Une situation qu’illustre parfaitement un titre comme Night Call où Swae Lee brille de mille feux (décidément il faudra garder un œil sur la moitié des Rae Sremmurd) tandis que Chief Keef et son hôte en sont réduits à jouer les seconds rôles de luxe.
Bien sûr La Flame ne serait pas La Flame sans son utilisation à outrance de l’auto-tune. Mais à l’image d’un Future ou des PNL chez nous, il incarne cette nouvelle génération de rappeurs qui transforment ce correcteur des studios en un véritable instrument de musique.
Fini le temps où chaque refrain sonnait comme un robot qui pleure, les Scott & co se sont appropriés le logiciel à la manière d’un rocker et sa guitare, réduisant d’une certaine façon la voix à une simple composante sonore parmi d’autres.
Désormais, la question n’est pas de discuter des bienfaits ou pas de l’auto-tune mais de la manière dont il est utilisé. Mine de rien c’est tout le débat sur la technicité des flows qui change de paradigme…
Ce Rodeo est-il à la hauteur des espoirs placés en lui ?
Pour répondre à cette question il faut diviser le monde en deux catégories : ceux qui ont écouté et apprécié Days Before Rodeo et ceux qui prennent le train en marche. Pour ces derniers, pas de soucis, sauf incompatibilité artistique (après tout à chacun ses goûts et ses couleurs), le disque passe d’autant plus crème qu’il se double d’un agréable effet de surprise.
Effet de surprise forcément absent pour ceux qui suivent Travi$ Scott depuis un certain temps et qui trépignaient d’impatience avant la sortie de cet album mainte fois repoussé. Ceux-là seront forcément un peu déçus puisque Rodeo n’est finalement « que » le prolongement de DBR – agrémenté certes de toute la crème de la scène rap 2015 (The Weeknd, Quavo, Toro Y Moi, Juicy J…).
Sans compter que ses textes sont toujours aussi bas de plafonds (drogue/succès/bitches) et abordés sans aucune originalité, si bien que l’écoute de Rodeo n’aide en rien à savoir qui est Travi$ Scott. Autres bémol, l’absence de gros singles – pis le feat tant attendu avec Kanye West fait largement tâche…
Une situation qui illustre assez bien la distinction ambiguë entre mixtapes et albums.
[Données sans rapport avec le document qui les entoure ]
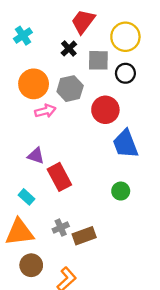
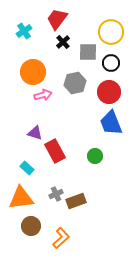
red trapezoid: (83, 21) -> (57, 19), moved
gray hexagon: (70, 89) -> (75, 83), moved
red circle: (105, 110) -> (109, 92), moved
green circle: (121, 191) -> (95, 156), moved

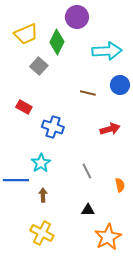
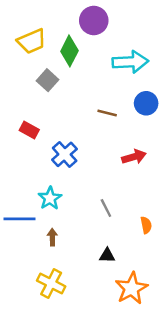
blue cross: (53, 127) -> (65, 154), turned 30

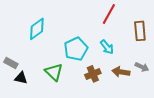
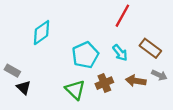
brown rectangle: (140, 31) -> (150, 48), moved, turned -48
green triangle: (54, 72) -> (75, 90), moved
black triangle: (21, 78) -> (24, 88), turned 32

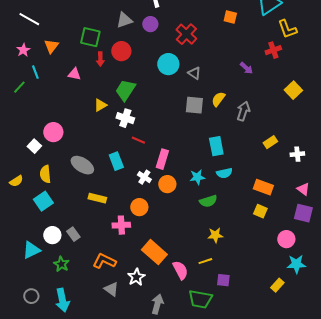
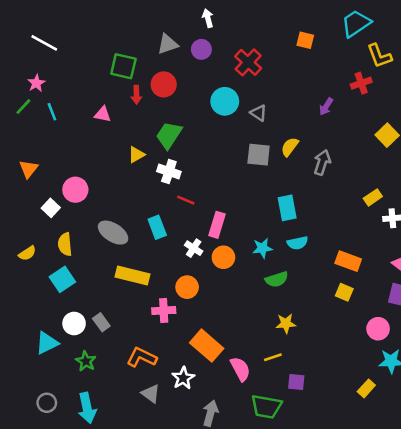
orange triangle: (51, 46) -> (29, 169), moved
purple arrow: (246, 68) -> (326, 107), turned 80
green line: (19, 87) -> (23, 107), moved
yellow rectangle: (270, 142) -> (373, 197), moved
yellow rectangle: (97, 198) -> (133, 275), size x1.4

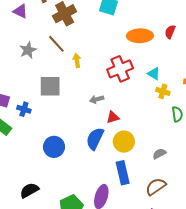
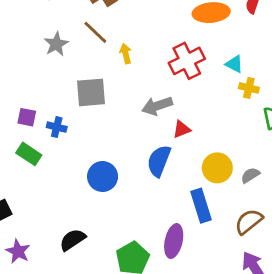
gray arrow: (97, 99) -> (157, 106), size x1.5
yellow circle: (124, 142) -> (217, 168), moved

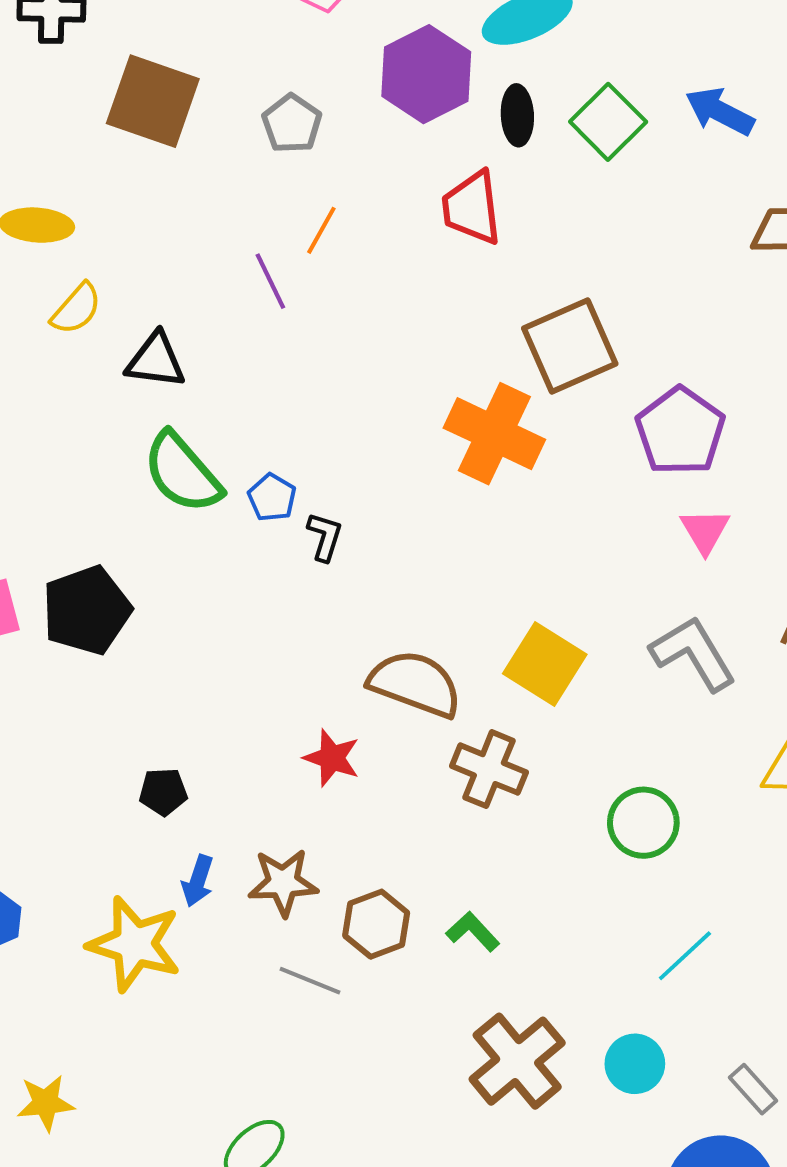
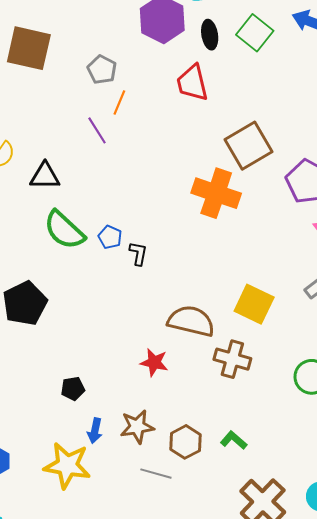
gray pentagon: (292, 124) -> (102, 70), moved

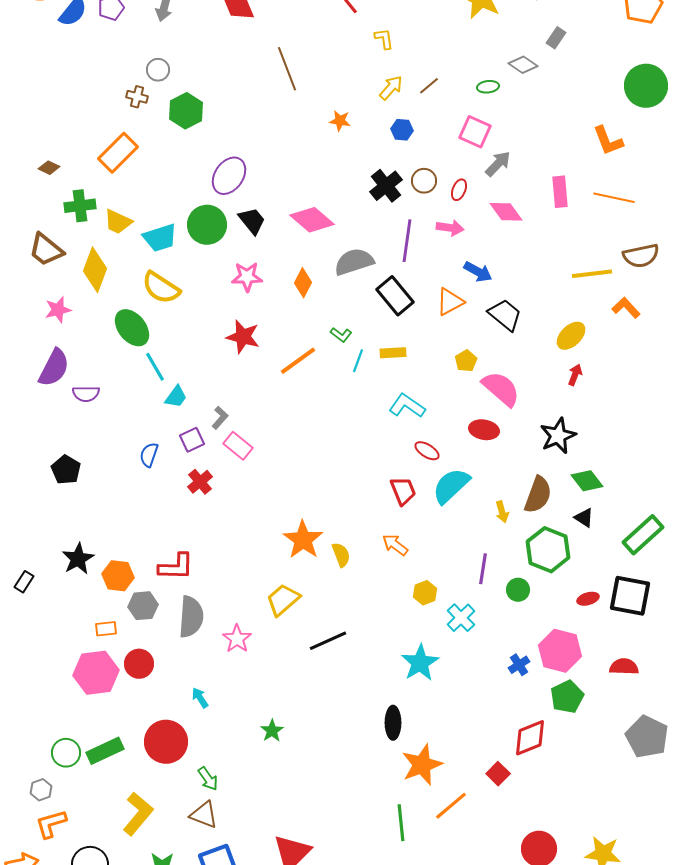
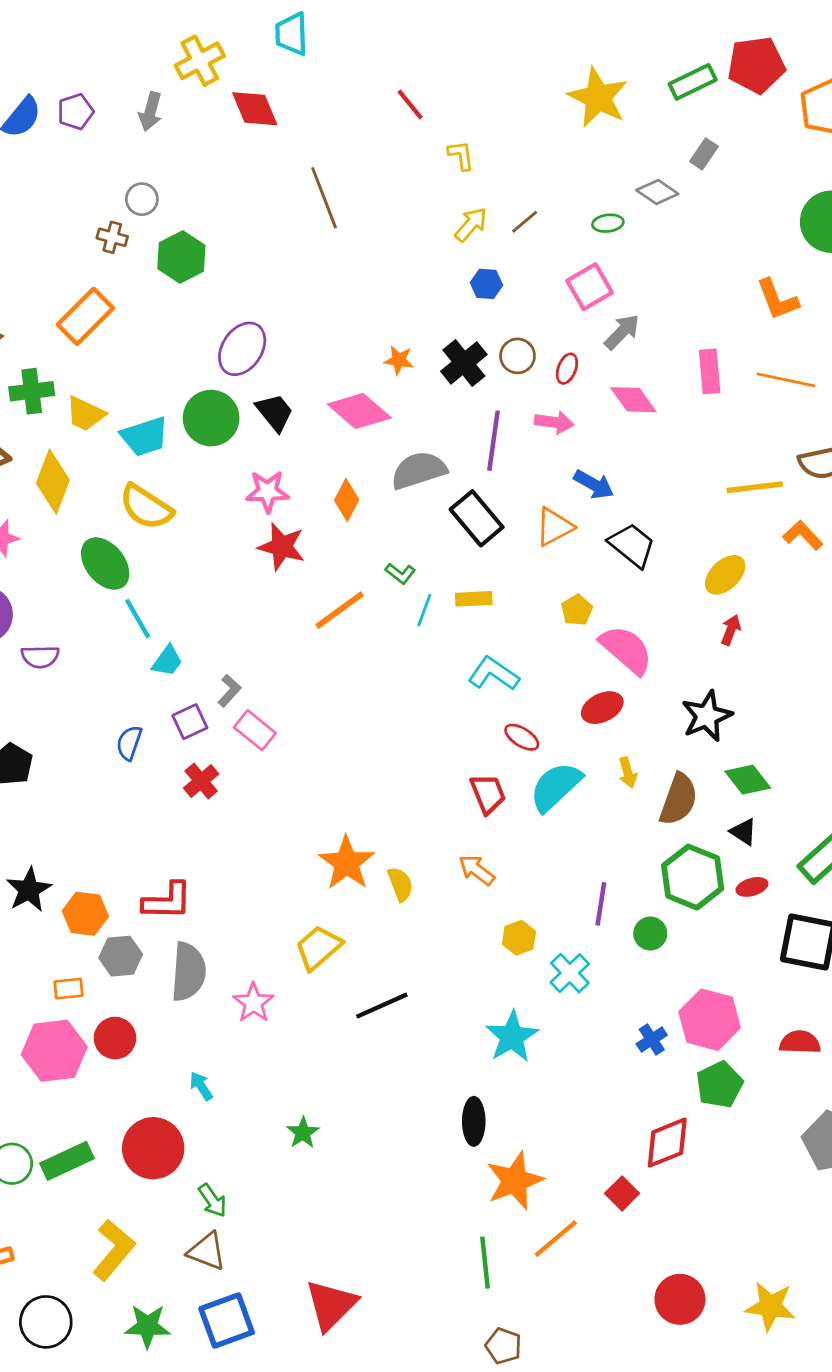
orange star: (340, 121) -> (399, 360), moved
pink square: (475, 132) -> (590, 287), turned 36
red star: (243, 337) -> (282, 547), moved
red ellipse: (484, 430) -> (602, 708), turned -36
yellow arrow: (502, 512) -> (628, 773), moved
red ellipse: (588, 599) -> (752, 887), moved

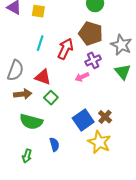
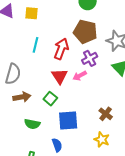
red triangle: (43, 77) -> (60, 76), moved, turned 42
blue square: (83, 120) -> (68, 120), moved, turned 35
green semicircle: (31, 122) -> (32, 124), size x0.7
yellow star: (99, 142) -> (102, 139), size x0.7

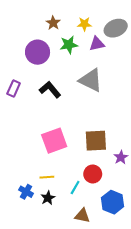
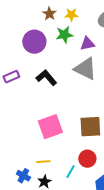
yellow star: (84, 24) -> (71, 15), moved
purple triangle: (97, 44) -> (87, 44), moved
purple rectangle: (14, 89) -> (11, 77), turned 42

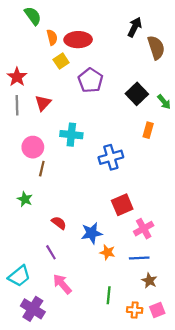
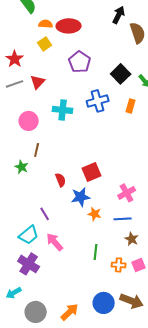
orange semicircle: (52, 37) -> (46, 24), turned -72
yellow square: (61, 61) -> (45, 44), moved
gray line: (17, 105) -> (15, 84), turned 72
blue cross: (111, 157) -> (98, 101), moved
brown line: (42, 169) -> (37, 150), moved
red square: (122, 205) -> (92, 172), moved
red semicircle: (59, 223) -> (61, 180), moved, turned 32
cyan trapezoid: (19, 276) -> (29, 235), moved

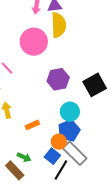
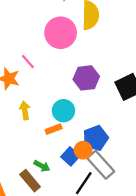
cyan circle: (70, 112) -> (63, 111), moved
blue square: (52, 156) -> (70, 156), moved

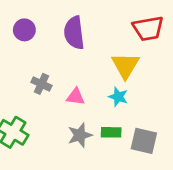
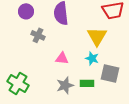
gray cross: (41, 84) -> (38, 35), moved
gray square: (144, 141) -> (110, 73), moved

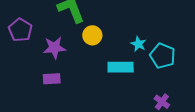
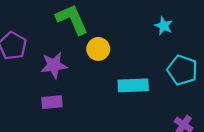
cyan star: (138, 44) -> (164, 26), moved

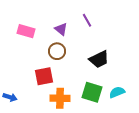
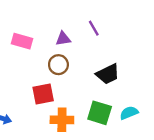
purple triangle: (61, 29) -> (63, 39), turned -48

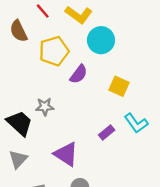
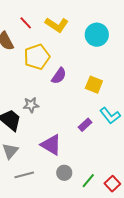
cyan circle: (101, 40) -> (97, 35), moved

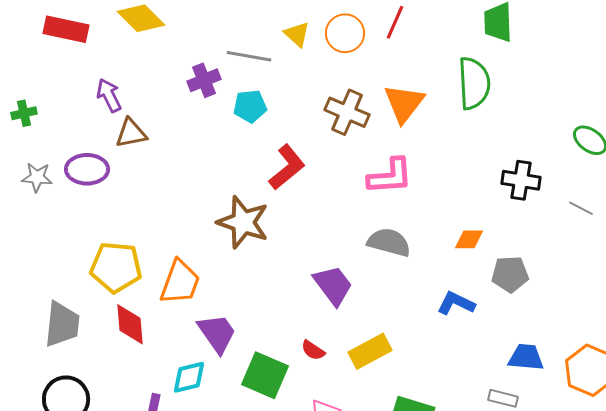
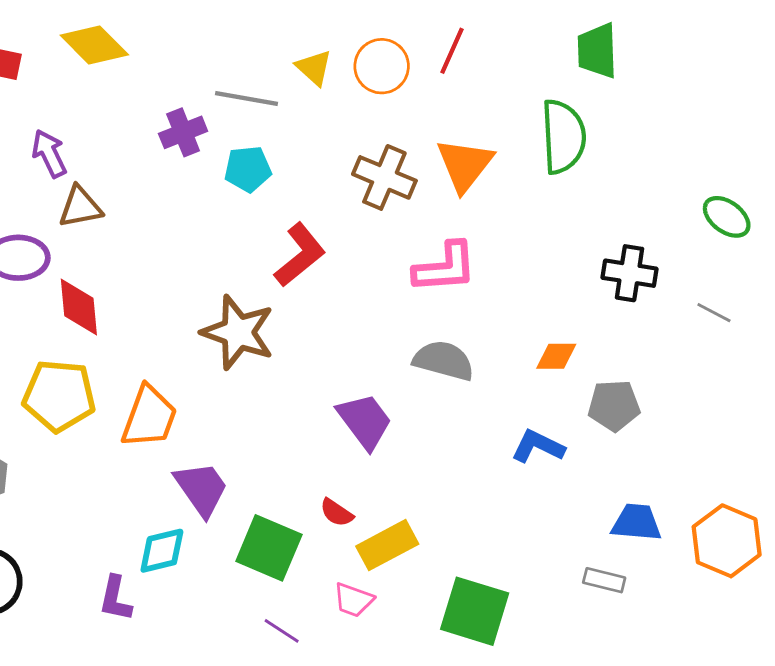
red diamond: (130, 324) -> (79, 307), moved
yellow rectangle: (370, 351) -> (387, 545), moved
Si en amont cette frontière se résume aujourd’hui principalement à une question de budgets promo, pour l’auditeur l’approche est un peu différente. Autant on peut rapidement se laisser convaincre de la qualité d’une mixtape (parce que projet gratuit, joies de la découverte, sentiment d’exclusivité…), autant le niveau d’exigence face à un album est souvent injustement revu (bien trop) à la hausse.
Du coup il faudra peut-être quelques écoutes pour se débarrasser de ces a priori et apprécier pleinement le projet qui grâce à quelques ajustements surpasse quand même son prédécesseur. Car oui, Rodeo a largement sa place sur le podium des meilleures sorties de l’année.